··· Listed entries ···

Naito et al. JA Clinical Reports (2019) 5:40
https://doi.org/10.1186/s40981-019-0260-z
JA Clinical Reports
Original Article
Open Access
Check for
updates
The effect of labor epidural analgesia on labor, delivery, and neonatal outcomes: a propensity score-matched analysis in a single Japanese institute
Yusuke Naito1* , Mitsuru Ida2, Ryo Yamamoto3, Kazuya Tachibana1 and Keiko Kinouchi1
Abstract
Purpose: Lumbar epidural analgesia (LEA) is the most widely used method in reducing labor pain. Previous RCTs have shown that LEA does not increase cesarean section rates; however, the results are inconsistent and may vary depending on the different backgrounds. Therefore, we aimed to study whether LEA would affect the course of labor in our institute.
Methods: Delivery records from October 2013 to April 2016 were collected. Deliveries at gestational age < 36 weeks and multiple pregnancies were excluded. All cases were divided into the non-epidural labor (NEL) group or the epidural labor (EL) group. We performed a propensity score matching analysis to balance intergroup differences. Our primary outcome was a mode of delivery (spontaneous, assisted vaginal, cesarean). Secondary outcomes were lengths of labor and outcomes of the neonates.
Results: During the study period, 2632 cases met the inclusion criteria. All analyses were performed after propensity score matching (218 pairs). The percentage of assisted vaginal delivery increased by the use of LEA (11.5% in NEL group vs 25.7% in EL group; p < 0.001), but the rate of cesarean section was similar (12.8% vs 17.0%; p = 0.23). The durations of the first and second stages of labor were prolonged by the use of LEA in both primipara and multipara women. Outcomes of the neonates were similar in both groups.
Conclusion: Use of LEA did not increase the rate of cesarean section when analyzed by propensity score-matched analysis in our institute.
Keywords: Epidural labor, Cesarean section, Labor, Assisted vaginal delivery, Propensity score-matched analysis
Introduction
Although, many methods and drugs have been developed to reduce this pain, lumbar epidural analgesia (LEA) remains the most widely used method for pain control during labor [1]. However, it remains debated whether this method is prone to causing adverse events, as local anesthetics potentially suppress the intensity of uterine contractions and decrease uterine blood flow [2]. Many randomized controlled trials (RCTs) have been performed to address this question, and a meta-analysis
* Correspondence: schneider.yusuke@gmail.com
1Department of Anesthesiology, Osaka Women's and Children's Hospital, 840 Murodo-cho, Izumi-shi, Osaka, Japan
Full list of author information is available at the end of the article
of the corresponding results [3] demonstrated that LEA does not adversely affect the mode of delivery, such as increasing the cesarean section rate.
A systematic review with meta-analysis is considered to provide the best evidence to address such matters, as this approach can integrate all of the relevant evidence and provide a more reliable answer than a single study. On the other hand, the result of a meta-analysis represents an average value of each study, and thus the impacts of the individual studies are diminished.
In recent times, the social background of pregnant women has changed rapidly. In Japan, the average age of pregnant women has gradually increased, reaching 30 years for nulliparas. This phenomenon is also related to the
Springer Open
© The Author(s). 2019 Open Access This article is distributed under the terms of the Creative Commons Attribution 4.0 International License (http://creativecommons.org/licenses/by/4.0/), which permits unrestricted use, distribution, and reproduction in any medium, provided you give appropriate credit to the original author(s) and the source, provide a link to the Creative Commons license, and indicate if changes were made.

···

## What you need to do
Set down the entries again exactly as they are.

## Answer for this exercise
Naito et al. JA Clinical Reports (2019) 5:40
https://doi.org/10.1186/s40981-019-0260-z
JA Clinical Reports
Original Article
Open Access
Check for
updates
The effect of labor epidural analgesia on labor, delivery, and neonatal outcomes: a propensity score-matched analysis in a single Japanese institute
Yusuke Naito1* , Mitsuru Ida2, Ryo Yamamoto3, Kazuya Tachibana1 and Keiko Kinouchi1
Abstract
Purpose: Lumbar epidural analgesia (LEA) is the most widely used method in reducing labor pain. Previous RCTs have shown that LEA does not increase cesarean section rates; however, the results are inconsistent and may vary depending on the different backgrounds. Therefore, we aimed to study whether LEA would affect the course of labor in our institute.
Methods: Delivery records from October 2013 to April 2016 were collected. Deliveries at gestational age < 36 weeks and multiple pregnancies were excluded. All cases were divided into the non-epidural labor (NEL) group or the epidural labor (EL) group. We performed a propensity score matching analysis to balance intergroup differences. Our primary outcome was a mode of delivery (spontaneous, assisted vaginal, cesarean). Secondary outcomes were lengths of labor and outcomes of the neonates.
Results: During the study period, 2632 cases met the inclusion criteria. All analyses were performed after propensity score matching (218 pairs). The percentage of assisted vaginal delivery increased by the use of LEA (11.5% in NEL group vs 25.7% in EL group; p < 0.001), but the rate of cesarean section was similar (12.8% vs 17.0%; p = 0.23). The durations of the first and second stages of labor were prolonged by the use of LEA in both primipara and multipara women. Outcomes of the neonates were similar in both groups.
Conclusion: Use of LEA did not increase the rate of cesarean section when analyzed by propensity score-matched analysis in our institute.
Keywords: Epidural labor, Cesarean section, Labor, Assisted vaginal delivery, Propensity score-matched analysis
Introduction
Although, many methods and drugs have been developed to reduce this pain, lumbar epidural analgesia (LEA) remains the most widely used method for pain control during labor [1]. However, it remains debated whether this method is prone to causing adverse events, as local anesthetics potentially suppress the intensity of uterine contractions and decrease uterine blood flow [2]. Many randomized controlled trials (RCTs) have been performed to address this question, and a meta-analysis
* Correspondence: schneider.yusuke@gmail.com
1Department of Anesthesiology, Osaka Women's and Children's Hospital, 840 Murodo-cho, Izumi-shi, Osaka, Japan
Full list of author information is available at the end of the article
of the corresponding results [3] demonstrated that LEA does not adversely affect the mode of delivery, such as increasing the cesarean section rate.
A systematic review with meta-analysis is considered to provide the best evidence to address such matters, as this approach can integrate all of the relevant evidence and provide a more reliable answer than a single study. On the other hand, the result of a meta-analysis represents an average value of each study, and thus the impacts of the individual studies are diminished.
In recent times, the social background of pregnant women has changed rapidly. In Japan, the average age of pregnant women has gradually increased, reaching 30 years for nulliparas. This phenomenon is also related to the
Springer Open
© The Author(s). 2019 Open Access This article is distributed under the terms of the Creative Commons Attribution 4.0 International License (http://creativecommons.org/licenses/by/4.0/), which permits unrestricted use, distribution, and reproduction in any medium, provided you give appropriate credit to the original author(s) and the source, provide a link to the Creative Commons license, and indicate if changes were made.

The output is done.